CRH (CRH) M&A announcement summary
Event summary combining transcript, slides, and related documents.
M&A announcement summary
22 Jun, 2026Deal rationale and strategic fit
Acquisition accelerates growth strategy and reinforces leadership in North American infrastructure and U.S. aggregates markets, expanding presence in high-growth U.S. regions and MSAs.
Highly complementary businesses with strong cultural alignment, expanding connected product offerings and deepening relationships with a shared customer base.
Advances a connected portfolio strategy aligned with infrastructure megatrends such as transportation, water, grid modernization, and electrification.
Over 265 million tons of annualized aggregates production in the U.S., supporting core materials strategy.
Over 90% of Arcosa's aggregates are virgin, supporting core materials strategy.
Financial terms and conditions
All-cash transaction valued at $8.5 billion, or $150 per share, representing a 25% premium to Arcosa’s 60-day VWAP.
EV/EBITDA multiple of 11.5x based on 2026 guidance and expected synergies.
Funded with available cash and committed debt; pro forma 2026 net debt/EBITDA ratio of 2.4x, normalizing to 2x within a year post-close.
Expected to be accretive to earnings, margins, and cash flow within 12 months post-completion.
Committed to maintaining investment-grade credit rating and disciplined capital allocation.
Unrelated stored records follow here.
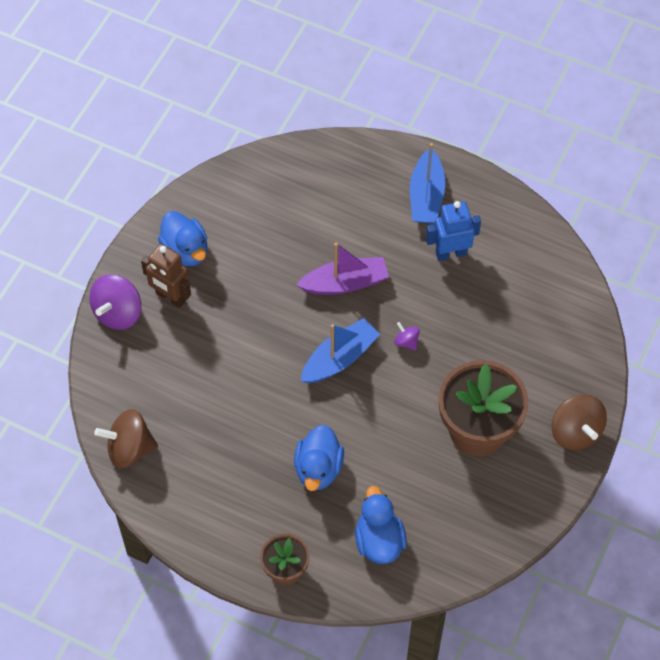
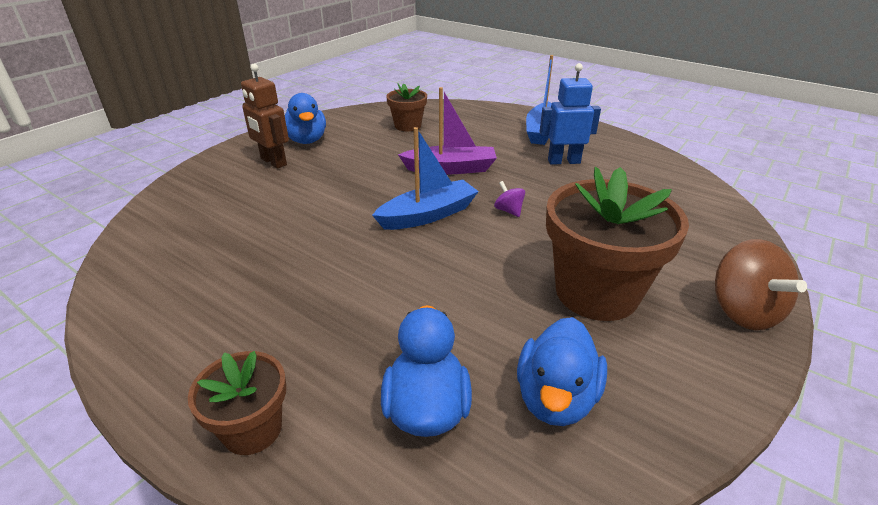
camera: 10 degrees right, 25 degrees down
purple spinning top [89,274,141,330] -> none
brown spinning top [94,409,158,469] -> none
blue duck [294,425,344,491] -> blue duck moved to [517,317,607,426]
none -> brown flower pot [386,83,427,131]

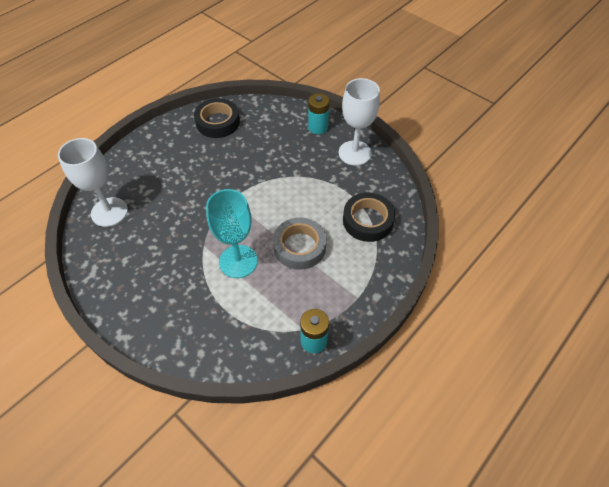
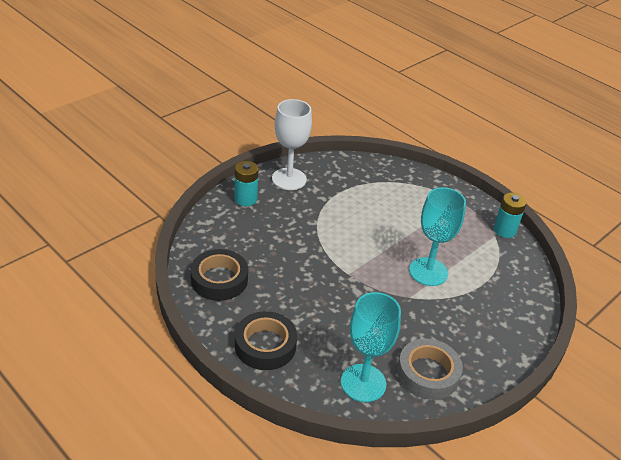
camera: 90 degrees left, 15 degrees down
white goblet [58,138,128,227] -> turquoise goblet [341,292,401,402]
grey tape [273,218,326,270] -> grey tape moved to [397,338,463,400]
black tape [343,193,395,242] -> black tape moved to [235,311,297,370]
Synergies and expected cost savings
$175 million in run-rate cost synergies expected by year three, with $60 million in the first year.
Synergies to be realized through operational improvements, logistics, procurement, SG&A savings, and network optimization.
Revenue synergies anticipated in both Engineered Structures and traditional materials businesses.
Integration and self-supply opportunities to enhance value creation.